I am well into my second decade of studying and instructing this unique martial art, now having attained Israeli certified 3rd degree black belt status; thusly, I am quite skilled, but my very nature tells me there is always more, so much more!
While Krav’s linear and kinetic approach is very effective, this “straight-line” concept can have its disadvantages, as with every martial art, quite frankly. For example, some attackers simply do not go down with an elbow to the face and knee to the groin; I’ve seen it, and have experienced it. Their pain threshold, especially if alcohol (or PCP) infused, is extremely high, which makes them extremely dangerous. A 100-pound woman might only further enrage her assailant by re-arranging his nose with her elbow, as the Krav Maga technique of escaping a frontal choke assault has taught her. While this skill may work for me, as I am quick and “creative”, it could be trouble for said female.
This is not to diminish, whatsoever, the merits of this Israeli method of hand-to-hand combat; it’s quite effective and brutal, which is more often than not truly required. I would suggest, however, that all should supplement their training with some kind of “curved-line” or circular martial art. Much the same as a boxer whose left jab and right cross straights are direct and to the point, so to speak; a great hook and upper-cut (both circular) are brilliant compliments.

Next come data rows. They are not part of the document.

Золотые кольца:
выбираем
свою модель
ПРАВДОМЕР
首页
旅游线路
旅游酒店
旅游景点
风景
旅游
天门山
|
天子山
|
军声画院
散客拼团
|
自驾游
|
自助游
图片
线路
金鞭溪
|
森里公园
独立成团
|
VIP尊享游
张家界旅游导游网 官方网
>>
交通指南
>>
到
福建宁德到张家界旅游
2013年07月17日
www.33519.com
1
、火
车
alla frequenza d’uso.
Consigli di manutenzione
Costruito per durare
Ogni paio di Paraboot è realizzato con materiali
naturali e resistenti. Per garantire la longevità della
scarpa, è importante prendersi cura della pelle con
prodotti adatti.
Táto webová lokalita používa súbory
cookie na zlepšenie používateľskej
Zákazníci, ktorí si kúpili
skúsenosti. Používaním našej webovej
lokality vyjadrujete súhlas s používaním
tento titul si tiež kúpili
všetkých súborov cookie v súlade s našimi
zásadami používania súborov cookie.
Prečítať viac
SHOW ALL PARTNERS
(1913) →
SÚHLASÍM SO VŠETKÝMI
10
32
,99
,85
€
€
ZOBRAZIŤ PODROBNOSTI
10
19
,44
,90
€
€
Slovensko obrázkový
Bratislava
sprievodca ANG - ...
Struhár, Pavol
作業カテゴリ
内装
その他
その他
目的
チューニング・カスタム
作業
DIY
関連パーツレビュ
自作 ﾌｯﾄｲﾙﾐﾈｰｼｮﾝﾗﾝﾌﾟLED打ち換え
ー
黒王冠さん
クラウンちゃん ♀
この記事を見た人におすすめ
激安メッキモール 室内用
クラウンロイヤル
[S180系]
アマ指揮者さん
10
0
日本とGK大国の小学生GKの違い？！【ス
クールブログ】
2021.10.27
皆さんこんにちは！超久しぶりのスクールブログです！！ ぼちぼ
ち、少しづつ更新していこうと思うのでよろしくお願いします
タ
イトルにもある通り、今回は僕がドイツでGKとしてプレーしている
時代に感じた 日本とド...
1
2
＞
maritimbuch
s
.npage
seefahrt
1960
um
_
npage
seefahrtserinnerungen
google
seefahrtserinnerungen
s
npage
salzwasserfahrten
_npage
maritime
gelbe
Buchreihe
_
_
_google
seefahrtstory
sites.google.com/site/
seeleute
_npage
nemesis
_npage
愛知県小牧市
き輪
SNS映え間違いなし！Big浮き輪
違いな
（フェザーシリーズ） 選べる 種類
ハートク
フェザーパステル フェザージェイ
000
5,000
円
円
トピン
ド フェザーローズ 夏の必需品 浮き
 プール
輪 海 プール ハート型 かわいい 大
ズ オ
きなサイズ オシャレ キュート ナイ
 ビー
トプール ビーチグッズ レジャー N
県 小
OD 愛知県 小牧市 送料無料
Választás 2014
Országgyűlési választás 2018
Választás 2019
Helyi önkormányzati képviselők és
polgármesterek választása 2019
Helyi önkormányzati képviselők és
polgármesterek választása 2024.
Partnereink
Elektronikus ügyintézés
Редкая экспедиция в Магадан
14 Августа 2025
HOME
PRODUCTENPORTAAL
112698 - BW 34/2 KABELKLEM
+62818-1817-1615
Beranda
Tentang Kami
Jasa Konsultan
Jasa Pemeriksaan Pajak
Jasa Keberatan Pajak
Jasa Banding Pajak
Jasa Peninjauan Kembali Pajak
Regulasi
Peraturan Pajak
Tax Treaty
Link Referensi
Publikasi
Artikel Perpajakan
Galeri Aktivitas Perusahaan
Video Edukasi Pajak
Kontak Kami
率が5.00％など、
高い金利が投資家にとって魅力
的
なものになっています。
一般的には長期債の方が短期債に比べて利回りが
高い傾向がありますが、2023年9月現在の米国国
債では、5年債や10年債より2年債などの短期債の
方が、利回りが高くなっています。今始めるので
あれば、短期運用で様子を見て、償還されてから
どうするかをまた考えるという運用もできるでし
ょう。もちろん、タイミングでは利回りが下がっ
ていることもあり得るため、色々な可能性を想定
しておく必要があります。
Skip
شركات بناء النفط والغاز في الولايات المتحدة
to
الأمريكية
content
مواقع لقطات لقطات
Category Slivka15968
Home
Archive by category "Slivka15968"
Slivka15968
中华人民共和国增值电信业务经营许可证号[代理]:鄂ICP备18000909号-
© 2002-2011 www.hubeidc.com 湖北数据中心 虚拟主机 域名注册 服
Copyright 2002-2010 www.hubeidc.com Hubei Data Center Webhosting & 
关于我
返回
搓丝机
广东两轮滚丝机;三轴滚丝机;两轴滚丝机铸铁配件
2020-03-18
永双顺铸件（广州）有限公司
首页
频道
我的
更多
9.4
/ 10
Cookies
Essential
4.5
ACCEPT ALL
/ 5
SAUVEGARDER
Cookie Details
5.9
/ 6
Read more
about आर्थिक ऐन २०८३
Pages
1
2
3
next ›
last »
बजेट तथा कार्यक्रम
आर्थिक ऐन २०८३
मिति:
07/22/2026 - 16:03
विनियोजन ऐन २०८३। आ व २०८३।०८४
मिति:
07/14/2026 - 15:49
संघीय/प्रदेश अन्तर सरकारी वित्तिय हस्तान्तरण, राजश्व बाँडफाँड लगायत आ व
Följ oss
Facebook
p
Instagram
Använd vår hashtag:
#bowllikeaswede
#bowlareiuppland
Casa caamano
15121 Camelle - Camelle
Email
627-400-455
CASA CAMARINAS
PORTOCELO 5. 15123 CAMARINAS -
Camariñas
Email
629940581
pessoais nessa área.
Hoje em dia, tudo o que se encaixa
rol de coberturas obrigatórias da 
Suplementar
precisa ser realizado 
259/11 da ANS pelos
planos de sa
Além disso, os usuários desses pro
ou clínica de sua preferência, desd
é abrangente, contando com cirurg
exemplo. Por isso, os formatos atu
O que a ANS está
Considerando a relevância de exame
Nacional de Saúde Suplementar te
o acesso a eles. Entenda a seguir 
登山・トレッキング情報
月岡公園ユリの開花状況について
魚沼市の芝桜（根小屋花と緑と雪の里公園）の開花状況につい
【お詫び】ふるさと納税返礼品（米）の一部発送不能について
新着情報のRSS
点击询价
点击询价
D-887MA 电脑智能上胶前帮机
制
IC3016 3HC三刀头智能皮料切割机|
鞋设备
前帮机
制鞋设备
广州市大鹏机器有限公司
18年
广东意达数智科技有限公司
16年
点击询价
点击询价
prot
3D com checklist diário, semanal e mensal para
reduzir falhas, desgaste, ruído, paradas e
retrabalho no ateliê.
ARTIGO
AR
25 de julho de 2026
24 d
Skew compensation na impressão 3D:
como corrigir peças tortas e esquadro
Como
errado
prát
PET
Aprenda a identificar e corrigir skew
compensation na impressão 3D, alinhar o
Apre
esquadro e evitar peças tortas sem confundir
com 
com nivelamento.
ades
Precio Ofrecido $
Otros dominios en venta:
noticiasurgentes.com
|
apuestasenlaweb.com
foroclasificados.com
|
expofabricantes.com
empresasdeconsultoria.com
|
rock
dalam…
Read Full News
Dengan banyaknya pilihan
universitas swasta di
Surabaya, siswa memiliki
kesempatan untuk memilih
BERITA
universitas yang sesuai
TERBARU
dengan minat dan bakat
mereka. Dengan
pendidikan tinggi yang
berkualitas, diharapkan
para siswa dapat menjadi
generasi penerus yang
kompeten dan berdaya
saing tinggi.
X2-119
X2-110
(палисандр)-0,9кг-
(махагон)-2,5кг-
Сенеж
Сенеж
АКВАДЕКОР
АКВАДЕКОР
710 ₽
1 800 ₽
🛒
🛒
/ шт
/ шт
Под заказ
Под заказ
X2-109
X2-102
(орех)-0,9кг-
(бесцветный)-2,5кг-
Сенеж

There are several wonderful curved-style martial arts, most notably: the myriad of Japanese JuJutsu systems, Korea’s Hapkido, numerous Filipino arts including the blended Jeet Kune Do (Chinese influenced ala Bruce Lee) along with their culture of weapons and training, Kung Fu, etc.; ALL incorporating hard and soft style techniques.
Find a Krav Maga teacher that employs both linear and curved approaches, someone with real experience and skill, and your training will be so much more interesting and complete!